I am a CS PhD student at Visual Computing Center @ KAUST University supervised by prof. Mohamed Elhoseiny. I do deep learning and my research interests include generative models and hypernetworks. Besides, I am also hyped by NeRF and have a small weakness for adversarial robustness. Before that, I was a DL researcher at MIPT, doing NLP things. And before even that, I was a software engineer at Yandex.
Aligning Latent and Image Spaces to Connect the Unconnectable
We proposed an idea of positioning GAN's latent codes on the coordinates plane. This means that each latent code, when sampled, is getting associated with an \((x,y)\)-position of the 2D image plane and our generator computes a color of a pixel from the interpolation of the neighboring latent codes (instead of just a single global one). This allows us 1) to generate images of infinite size (by generating infinitely many latent codes and positioning them on the grid); and 2) connecting unrelated frames into a single, arbitrarily large panorama.
Adversarial Generation of Continuous Images
We built a GAN model that generates images in the implicit neural representation (INR) form. An INR is a function \(F(c)\) which takes coordinates \(c = (x, y)\) as input and predicts a pixel value \(v = (r, g, b)\). In this way, our generator is a hypernetwork that generates parameters for \(F(c)\). We proposed two techniques to scale such a model to real-world datasets: factorized multiplicative modulation (FMM) and multi-scale INRs. We achieved decent (for INR-based models) generative quality on LSUN Churches \(256^2\), LSUN Bedrooms \(256^2\), and FFHQ \(1024^2\) and showed a lot of interesting properties of INR-based decoders. At the end of the day, our approach turned out to be very similar to StyleGAN2 with 1x1 convolutions, coordinate embeddings, and nearest neighbor upsampling.

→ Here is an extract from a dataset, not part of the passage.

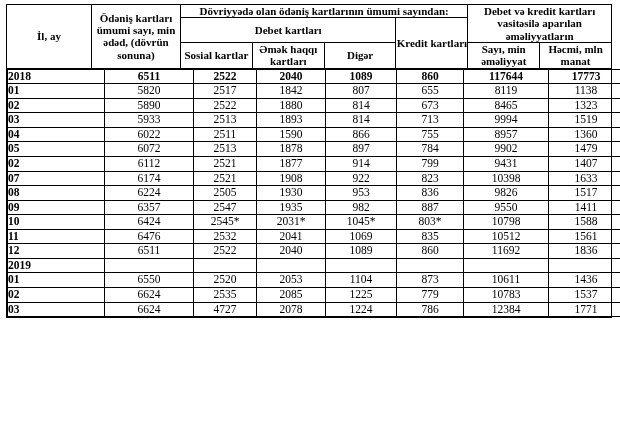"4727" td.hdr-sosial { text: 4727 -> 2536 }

Class Normalization for (Continual?) Generalized Zero-Shot Learning
In this paper, we dived into normalization techniques used in zero-shot learning (ZSL). We showed how scaled cosine similarity and attributes normalization influences signal's variance inside a model. We showed that for deeper models, there is a need for other normalization procedures and developed class normalization, which is similar to batch normalization but applied across the class dimension. Using class normalization, we built an MLP model that achieves state-of-the-art performance and trains x50-200 times faster than the current SotA. We also formulated a novel continual zero-shot learning problem and tested our approach in that setup.
Loss Landscape Sightseeing with Multi-Point Optimization
Beyond First Order Methods in ML workshop, NeurIPS 2019
Using mode connectivity ideas, we searched loss landscapes of different neural networks for different visual patterns. Due to the extreme overparametrization, it turned out that any pattern can be found inside the surface. This indicates that the loss landscapes of deep models are very complex and contain many irregularities.
While the existing interpolation techniques (nearest neighbour, bilinear, Lanczos, Hamming, etc.) assume that the known points positions construct a uniform grid, it is not always the case. Moreover one would like to backpropagate through these points positions. In this project, I implemented a CUDA kernel for points interpolation on a non-uniform grid based on the Gaussian Mixture Model.
RtRs is a small ray-tracing/rasterization engine written in rust. It works on both meshes and traditional quadrics and has some cool features however, like distributed RT/BVHs/arcball rotations/etc.
Omniplan was extensively used at my previous work but didn't have any web interface which made everyone annoyed. So I built one using their official API.
During the past 3 years, I had been building a framework for running deep learning experiments in pytorch and using it in my research projects. It is very similar to pytorch-lightning + hydra, but without a proper documentation and testing ¯\_(ツ)_/¯
An ALCQ description logic reasoner based on the tableau algorithm.